As a mom, YouTube is an ever-present part of my life. (I will never understand unboxing.) But as a journalist, YouTube has been pretty invisible. This is true for a lot of us. Maybe we work with words, audio, photos, or video, but we probably aren’t thinking about a social-first strategy for our work. (Some of you are, I know. I see you.)
But there’s a lot to learn from the social media platforms that the youngest people in our communities are the most engaged with. After a year of work with three local newsrooms, my colleagues at Poynter’s VidSpark just published a playbook for social video strategy. You can find best practices, case studies from The Minneapolis Star
Tribune, GBH News and 10 Tampa Bay.
These aren’t guides to show you how to weave TikTok dances into your reporting. They employ investigative journalism, civics and breaking news. And most of us need to learn some of VidSpark’s biggest lessons, regardless of our platform or medium.
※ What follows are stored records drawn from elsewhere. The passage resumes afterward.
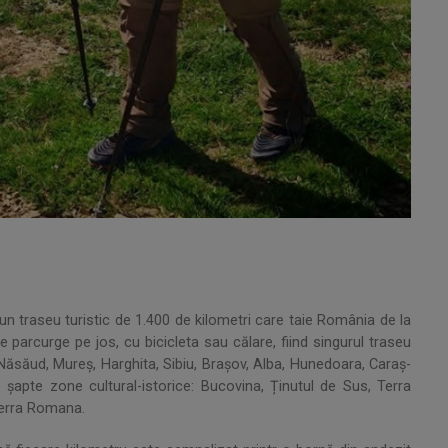
un traseu turistic de 1.400 de kilometri care taie România de la
 parcurge pe jos, cu bicicleta sau călare, fiind singurul traseu
Năsăud, Mureș, Harghita, Sibiu, Brașov, Alba, Hunedoara, Caraș-
 șapte zone cultural-istorice: Bucovina, Ținutul de Sus, Terra
Terra Romana.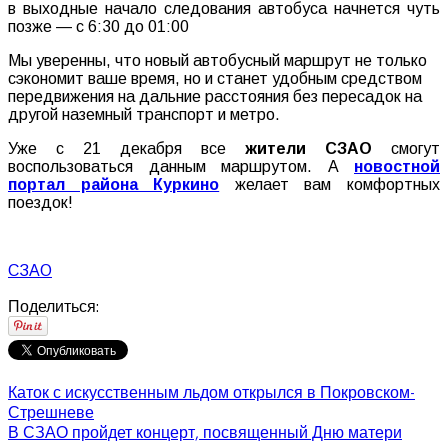
в
выходные
начало
следования
автобуса
начнется
чуть
позже
—
с
6
:
30
до
01
:
00
Мы
уверенны
,
что
новый
автобусный
маршрут
не
только
сэкономит
ваше
время
,
но
и
станет
удобным
средством
передвижения
на
дальние
расстояния
без
пересадок
на
другой
наземный
транспорт
и
метро
.
Уже с 21 декабря все
жители СЗАО
смогут
воспользоваться данным маршрутом. А
новостной
портал района Куркино
желает вам комфортных
поездок!
СЗАО
Поделиться:
Каток с искусственным льдом открылся в Покровском-
Стрешневе
В СЗАО пройдет концерт, посвященный Дню матери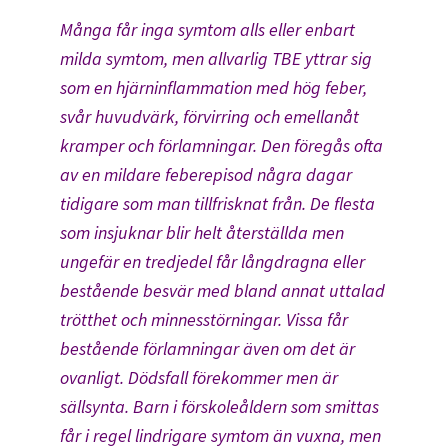
Många får inga symtom alls eller enbart
milda symtom, men allvarlig TBE yttrar sig
som en hjärninflammation med hög feber,
svår huvudvärk, förvirring och emellanåt
kramper och förlamningar. Den föregås ofta
av en mildare feberepisod några dagar
tidigare som man tillfrisknat från. De flesta
som insjuknar blir helt återställda men
ungefär en tredjedel får långdragna eller
bestående besvär med bland annat uttalad
trötthet och minnesstörningar. Vissa får
bestående förlamningar även om det är
ovanligt. Dödsfall förekommer men är
sällsynta. Barn i förskoleåldern som smittas
får i regel lindrigare symtom än vuxna, men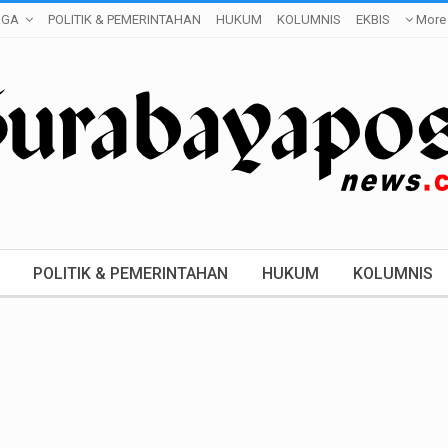
AGA
POLITIK & PEMERINTAHAN
HUKUM
KOLUMNIS
EKBIS
More
POLITIK & PEMERINTAHAN
HUKUM
KOLUMNIS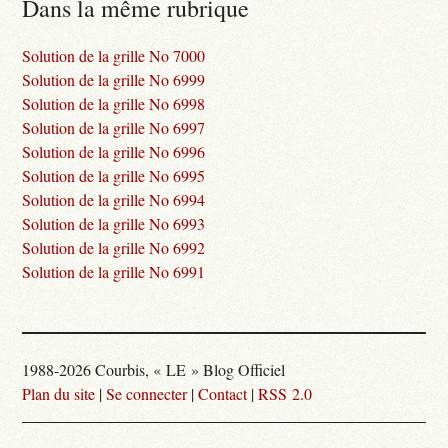
Dans la même rubrique
Solution de la grille No 7000
Solution de la grille No 6999
Solution de la grille No 6998
Solution de la grille No 6997
Solution de la grille No 6996
Solution de la grille No 6995
Solution de la grille No 6994
Solution de la grille No 6993
Solution de la grille No 6992
Solution de la grille No 6991
1988-2026 Courbis, « LE » Blog Officiel
Plan du site
|
Se connecter
|
Contact
|
RSS 2.0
In her introduction to the playbook, my colleague Ahsante Bean, Poynter’s editor and program manager for video strategy, wrote about taking a community-building approach. It’s one that grows audiences slowly over time in a way that’s sustainable and builds relationships.
That matters for all the work we’re doing, not just social video. It takes building communities of people who care about what you’re doing, want to see your work and feel invested in it. That takes understanding the audiences you’re trying to reach, getting the details around presentation and discovery right, and making it easy for people to find and explore what you’ve made. It’s NOT about clicks or virality.
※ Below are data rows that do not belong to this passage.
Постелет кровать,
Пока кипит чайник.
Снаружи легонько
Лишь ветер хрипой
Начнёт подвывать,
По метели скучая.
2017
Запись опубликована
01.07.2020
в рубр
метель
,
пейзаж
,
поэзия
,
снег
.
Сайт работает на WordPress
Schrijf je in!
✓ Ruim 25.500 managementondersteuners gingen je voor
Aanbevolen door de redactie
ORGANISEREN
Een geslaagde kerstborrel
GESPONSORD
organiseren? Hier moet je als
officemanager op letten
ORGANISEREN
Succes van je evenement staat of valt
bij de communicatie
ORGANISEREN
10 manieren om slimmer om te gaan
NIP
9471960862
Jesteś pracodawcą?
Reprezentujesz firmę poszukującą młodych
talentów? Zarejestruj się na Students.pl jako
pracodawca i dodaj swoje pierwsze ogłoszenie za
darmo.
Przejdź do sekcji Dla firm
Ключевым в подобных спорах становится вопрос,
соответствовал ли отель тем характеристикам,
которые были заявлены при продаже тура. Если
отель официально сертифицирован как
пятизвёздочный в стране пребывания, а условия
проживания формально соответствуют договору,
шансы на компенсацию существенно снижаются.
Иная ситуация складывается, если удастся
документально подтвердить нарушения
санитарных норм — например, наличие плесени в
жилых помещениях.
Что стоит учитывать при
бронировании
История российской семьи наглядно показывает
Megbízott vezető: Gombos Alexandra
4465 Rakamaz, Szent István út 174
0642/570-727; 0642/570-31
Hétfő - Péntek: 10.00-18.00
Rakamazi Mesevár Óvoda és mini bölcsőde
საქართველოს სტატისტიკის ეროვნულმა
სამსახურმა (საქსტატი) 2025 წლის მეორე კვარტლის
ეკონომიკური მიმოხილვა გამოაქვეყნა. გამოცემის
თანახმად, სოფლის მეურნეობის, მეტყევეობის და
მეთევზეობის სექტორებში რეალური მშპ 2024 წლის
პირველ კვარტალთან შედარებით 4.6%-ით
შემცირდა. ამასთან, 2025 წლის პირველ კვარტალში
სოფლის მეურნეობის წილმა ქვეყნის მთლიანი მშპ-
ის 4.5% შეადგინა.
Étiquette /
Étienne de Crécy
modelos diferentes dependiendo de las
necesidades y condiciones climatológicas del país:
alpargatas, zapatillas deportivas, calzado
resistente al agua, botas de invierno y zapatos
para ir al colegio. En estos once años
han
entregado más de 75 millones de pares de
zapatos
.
Bean told me the biggest shift for the newsrooms that spent the last year with VidSpark, which is supported by the Google News Initiative, was understanding how people consume video content and prioritizing the viewership experience. I’d argue that’s true for all journalism. How are people reading/listening/watching local news and how can we make that a place they want to return to?
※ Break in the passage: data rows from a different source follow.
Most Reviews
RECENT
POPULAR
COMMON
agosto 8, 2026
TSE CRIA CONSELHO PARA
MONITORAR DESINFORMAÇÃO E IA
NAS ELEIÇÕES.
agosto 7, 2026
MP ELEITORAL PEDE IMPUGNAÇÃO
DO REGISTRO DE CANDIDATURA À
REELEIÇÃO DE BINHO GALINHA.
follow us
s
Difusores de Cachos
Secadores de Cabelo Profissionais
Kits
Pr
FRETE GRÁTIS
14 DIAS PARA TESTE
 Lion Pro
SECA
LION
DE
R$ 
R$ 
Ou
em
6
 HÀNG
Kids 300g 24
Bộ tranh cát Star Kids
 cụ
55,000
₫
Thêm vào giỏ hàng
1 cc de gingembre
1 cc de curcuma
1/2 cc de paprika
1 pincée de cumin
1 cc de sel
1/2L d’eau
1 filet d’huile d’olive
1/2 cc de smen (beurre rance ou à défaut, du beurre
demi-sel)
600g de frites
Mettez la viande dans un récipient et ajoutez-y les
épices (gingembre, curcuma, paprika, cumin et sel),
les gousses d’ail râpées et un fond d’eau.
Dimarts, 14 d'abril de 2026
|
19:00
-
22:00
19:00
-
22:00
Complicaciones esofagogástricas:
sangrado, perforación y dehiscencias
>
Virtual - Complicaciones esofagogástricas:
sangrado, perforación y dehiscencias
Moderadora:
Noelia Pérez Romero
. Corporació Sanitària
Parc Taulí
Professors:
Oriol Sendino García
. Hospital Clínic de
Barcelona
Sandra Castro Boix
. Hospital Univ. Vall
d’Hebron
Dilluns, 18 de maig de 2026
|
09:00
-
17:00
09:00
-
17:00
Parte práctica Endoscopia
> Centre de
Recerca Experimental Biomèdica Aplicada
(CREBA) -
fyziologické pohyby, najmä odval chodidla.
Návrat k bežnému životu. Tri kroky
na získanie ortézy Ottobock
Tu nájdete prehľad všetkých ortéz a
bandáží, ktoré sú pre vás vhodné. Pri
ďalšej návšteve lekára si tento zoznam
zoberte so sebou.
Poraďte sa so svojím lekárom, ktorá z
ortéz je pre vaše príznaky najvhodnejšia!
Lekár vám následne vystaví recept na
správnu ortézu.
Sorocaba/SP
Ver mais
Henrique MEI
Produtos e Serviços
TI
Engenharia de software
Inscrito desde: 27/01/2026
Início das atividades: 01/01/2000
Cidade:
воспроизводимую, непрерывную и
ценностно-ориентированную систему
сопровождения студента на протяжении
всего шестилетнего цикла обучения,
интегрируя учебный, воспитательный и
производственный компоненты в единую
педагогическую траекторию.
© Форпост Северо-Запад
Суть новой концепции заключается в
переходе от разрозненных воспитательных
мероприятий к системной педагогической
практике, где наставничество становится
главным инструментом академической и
Bean learned how in tune local journalists are with their communities and that they are often not included in the national vitriol around “the media.” That offers a huge opportunity to show up in people’s feeds, wherever they are, she said, and show the value of local journalism.
Most of us won’t build viral YouTube channels or massive audiences in our communities overnight. It’s all a long game, Bean said.
“Trust is earned, right? Put in the time, care and attention. It pays off in the long run.”